Periodic Compliance Reviews of Anti-Money Laundering Program
The rules also provide that periodic testing of the program must take place to ensure the program is functioning effectively. The reviews must be carried out by a person who understands the fund's money laundering risks as well as the applicable US regulations. The review may be undertaken by employees of the fund or its manager provided that those employees are not involved in the operation or supervision of the program. Given that many of offshore funds have limited resources this will mean that, in practice, the review will in most cases be carried out unaffiliated service provides.
The rules do not set out explicit review periods. Instead the frequency of compliance reviews will depend upon factors such as the size and complexity of the fund's operations and its perceived vulnerability to money laundering. We envisage that the US Treasury would expect a review, and resulting certification, at least annually.
Ongoing Anti-Money Laundering Training
The rules establish that on-going employee training is an integral part of the compliance program. The rules require that all employees of the fund and any affiliated advisers (which would capture fund management and advisory companies) must be trained in the applicable US regulations and be made aware of money laundering issues. Unfortunately the rules do not make explicit the level and frequency of the training. Instead frequency will depend on the particular responsibilities of the employees and the extent to which they are involved in securing new investors. Accordingly employees involved in the marketing of the fund will require more frequent and detailed training than pure investment officers or analysts. Nevertheless all employees are to be made generally aware of the relevant US regulations and money laundering issues.

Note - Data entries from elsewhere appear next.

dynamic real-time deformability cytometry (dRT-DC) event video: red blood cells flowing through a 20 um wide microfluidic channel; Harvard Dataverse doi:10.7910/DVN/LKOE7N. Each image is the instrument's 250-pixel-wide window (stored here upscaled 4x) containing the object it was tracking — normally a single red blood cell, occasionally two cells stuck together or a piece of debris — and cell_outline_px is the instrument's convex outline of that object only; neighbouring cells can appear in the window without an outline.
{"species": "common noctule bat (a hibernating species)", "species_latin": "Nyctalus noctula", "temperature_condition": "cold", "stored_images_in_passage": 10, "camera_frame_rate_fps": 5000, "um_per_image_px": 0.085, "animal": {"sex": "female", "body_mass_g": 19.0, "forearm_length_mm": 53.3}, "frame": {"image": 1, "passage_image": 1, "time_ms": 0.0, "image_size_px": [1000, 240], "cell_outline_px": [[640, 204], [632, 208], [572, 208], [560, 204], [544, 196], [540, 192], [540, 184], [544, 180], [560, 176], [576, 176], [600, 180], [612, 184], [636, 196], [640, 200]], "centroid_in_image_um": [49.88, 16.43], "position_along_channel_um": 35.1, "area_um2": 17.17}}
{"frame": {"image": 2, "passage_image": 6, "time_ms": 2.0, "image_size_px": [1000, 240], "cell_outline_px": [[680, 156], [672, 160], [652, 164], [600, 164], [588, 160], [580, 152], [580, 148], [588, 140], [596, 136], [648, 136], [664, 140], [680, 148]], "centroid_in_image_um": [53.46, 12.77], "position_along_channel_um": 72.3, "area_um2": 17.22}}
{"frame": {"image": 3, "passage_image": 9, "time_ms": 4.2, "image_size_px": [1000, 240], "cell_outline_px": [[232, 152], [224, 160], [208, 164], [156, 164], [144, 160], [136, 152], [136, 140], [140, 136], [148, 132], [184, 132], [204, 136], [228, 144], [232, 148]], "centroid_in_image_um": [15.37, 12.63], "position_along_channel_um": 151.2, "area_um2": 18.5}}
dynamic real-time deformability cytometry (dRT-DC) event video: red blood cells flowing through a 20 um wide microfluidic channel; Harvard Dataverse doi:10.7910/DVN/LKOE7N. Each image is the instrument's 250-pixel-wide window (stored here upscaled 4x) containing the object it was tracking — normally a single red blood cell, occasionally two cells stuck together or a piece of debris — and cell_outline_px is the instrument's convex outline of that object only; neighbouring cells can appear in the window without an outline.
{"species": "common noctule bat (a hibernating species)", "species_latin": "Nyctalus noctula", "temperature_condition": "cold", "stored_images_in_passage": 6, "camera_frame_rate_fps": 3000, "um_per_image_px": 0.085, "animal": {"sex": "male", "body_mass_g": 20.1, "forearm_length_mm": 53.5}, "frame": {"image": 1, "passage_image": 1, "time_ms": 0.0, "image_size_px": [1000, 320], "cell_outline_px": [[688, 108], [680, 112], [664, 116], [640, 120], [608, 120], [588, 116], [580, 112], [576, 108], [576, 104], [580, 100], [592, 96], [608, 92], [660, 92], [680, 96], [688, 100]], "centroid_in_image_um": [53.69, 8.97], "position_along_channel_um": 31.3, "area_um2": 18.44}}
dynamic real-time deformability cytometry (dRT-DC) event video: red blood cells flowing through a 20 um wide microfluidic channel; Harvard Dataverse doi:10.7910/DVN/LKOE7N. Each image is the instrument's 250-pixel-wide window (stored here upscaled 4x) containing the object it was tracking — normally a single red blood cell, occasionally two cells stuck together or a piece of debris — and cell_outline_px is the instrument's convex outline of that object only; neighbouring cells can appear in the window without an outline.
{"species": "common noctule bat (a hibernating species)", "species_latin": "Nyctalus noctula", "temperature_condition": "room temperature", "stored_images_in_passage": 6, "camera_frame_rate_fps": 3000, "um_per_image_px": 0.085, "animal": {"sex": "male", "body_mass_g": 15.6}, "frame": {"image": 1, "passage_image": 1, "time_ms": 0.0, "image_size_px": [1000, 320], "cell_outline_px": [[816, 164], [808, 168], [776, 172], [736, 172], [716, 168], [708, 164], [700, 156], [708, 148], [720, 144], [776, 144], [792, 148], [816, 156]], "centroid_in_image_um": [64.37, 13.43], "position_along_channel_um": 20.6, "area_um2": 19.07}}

We expect that, in practice, initial training in the new US regulations will need to take place at the same time as writing and implementing the compliance procedures (ie. Within 90 days of promulgation). We also expect that annual training sessions will, at a minimum, be considered necessary for a successful audit of the fund's anti-money laundering procedures. Any amendments to the regulatory regime will require updates to the procedures manual and may possibly warrant further training sessions.

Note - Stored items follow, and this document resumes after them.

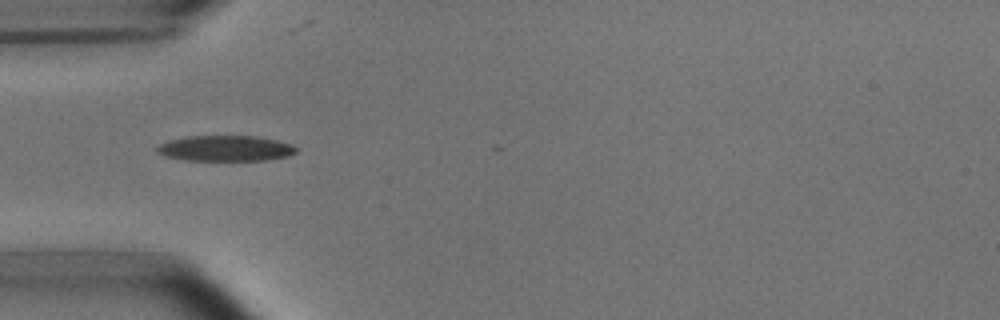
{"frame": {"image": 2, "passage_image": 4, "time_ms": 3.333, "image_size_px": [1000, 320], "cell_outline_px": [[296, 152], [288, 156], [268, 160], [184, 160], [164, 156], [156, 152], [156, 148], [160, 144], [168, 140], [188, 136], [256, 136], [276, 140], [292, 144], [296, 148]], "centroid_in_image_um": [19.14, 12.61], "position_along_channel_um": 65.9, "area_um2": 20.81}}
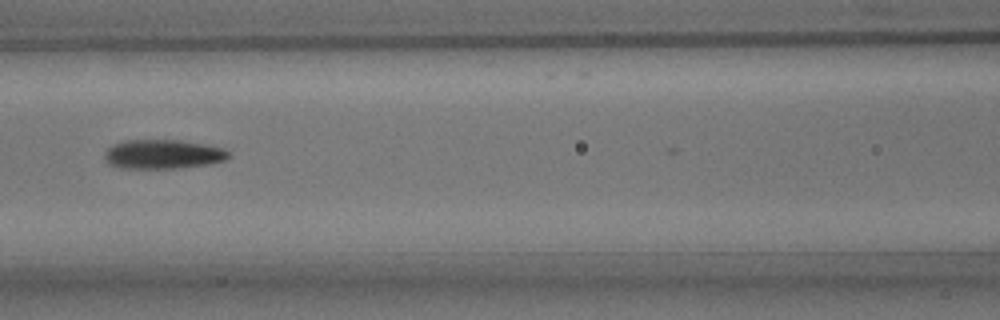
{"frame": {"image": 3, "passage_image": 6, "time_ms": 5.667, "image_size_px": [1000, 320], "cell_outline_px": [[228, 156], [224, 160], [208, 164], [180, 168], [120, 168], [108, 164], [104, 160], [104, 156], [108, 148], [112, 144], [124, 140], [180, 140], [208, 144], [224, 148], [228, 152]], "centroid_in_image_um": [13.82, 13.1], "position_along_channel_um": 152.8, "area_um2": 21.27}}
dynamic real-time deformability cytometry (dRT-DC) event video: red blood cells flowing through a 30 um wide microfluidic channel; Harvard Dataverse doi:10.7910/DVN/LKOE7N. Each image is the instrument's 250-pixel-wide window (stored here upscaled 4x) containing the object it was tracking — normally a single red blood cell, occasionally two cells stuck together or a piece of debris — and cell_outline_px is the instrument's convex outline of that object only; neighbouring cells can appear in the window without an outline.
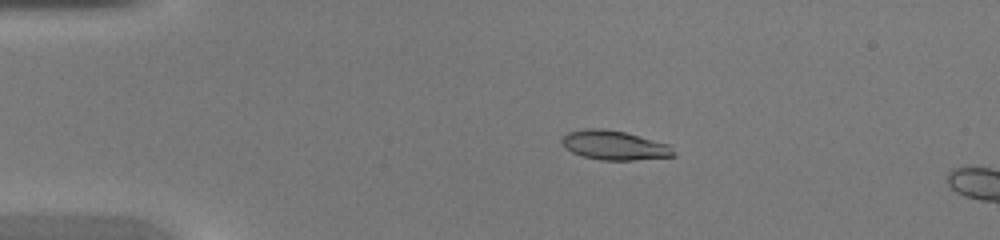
{"species": "common noctule bat (a hibernating species)", "species_latin": "Nyctalus noctula", "temperature_condition": "warm", "stored_images_in_passage": 13, "camera_frame_rate_fps": 3000, "um_per_image_px": 0.085, "animal": {"sex": "female", "body_mass_g": 20.0, "forearm_length_mm": 54.0}, "frame": {"image": 1, "passage_image": 10, "time_ms": 3.0, "image_size_px": [1000, 240], "cell_outline_px": [[676, 156], [636, 160], [600, 160], [584, 156], [572, 152], [564, 148], [560, 140], [568, 132], [584, 128], [600, 128], [624, 132], [668, 144]], "centroid_in_image_um": [52.18, 12.35], "position_along_channel_um": 32.8, "area_um2": 18.96}}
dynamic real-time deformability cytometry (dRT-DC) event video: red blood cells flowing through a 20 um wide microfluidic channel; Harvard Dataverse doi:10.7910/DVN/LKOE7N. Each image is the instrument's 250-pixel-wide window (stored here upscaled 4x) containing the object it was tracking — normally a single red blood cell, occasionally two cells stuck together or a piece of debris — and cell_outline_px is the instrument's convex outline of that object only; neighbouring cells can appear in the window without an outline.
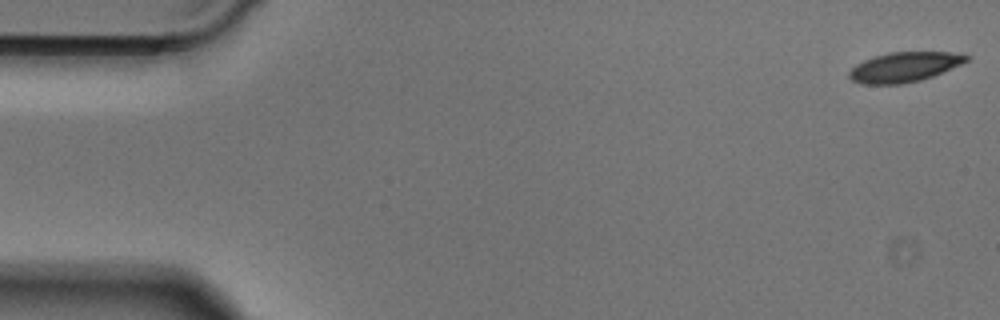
{"species": "Egyptian fruit bat (a non-hibernating species)", "species_latin": "Rousettus aegyptiacus", "temperature_condition": "cold", "stored_images_in_passage": 49, "camera_frame_rate_fps": 3000, "um_per_image_px": 0.085, "animal": {"sex": "male"}, "frame": {"image": 1, "passage_image": 1, "time_ms": 0.0, "image_size_px": [1000, 320], "cell_outline_px": [[972, 56], [968, 60], [960, 64], [932, 76], [920, 80], [900, 84], [860, 84], [852, 80], [848, 76], [848, 72], [856, 64], [864, 60], [888, 52], [948, 52]], "centroid_in_image_um": [76.83, 5.7], "position_along_channel_um": 8.2, "area_um2": 20.17}}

The Practicalities of Writing & Implementing the Procedures
We expect that, because of the complexity of the procedures, the need for them to be prepared and implemented within a short time-frame and their need to be specifically tailored to the individual structure, investor base and strategy of each fund, it will be a complex and time consuming task. Accordingly, most funds will probably seek external professional advice in preparing and adopting these procedures. It is also likely that, in practice, the review and audit process will be performed by external professional service providers, especially where the manager runs a small team.
The regulatory nature of offshore hedge funds will very shortly change dramatically because of the global reach and the significant requirements of these US legislative measures. The new rules will mean that offshore hedge funds who currently have a US investor base, or who are seeking to secure US investors, have no choice but to adhere to the regulations in an extremely short period of time, particularly since the US authorities can be expected to vigorously enforce the new requirements. In order to quickly achieve compliance with the new rules managers are advised to seek the assistance of professional advisers versed both in the new US regulations and the sophisticated nature and structures of offshore hedge funds.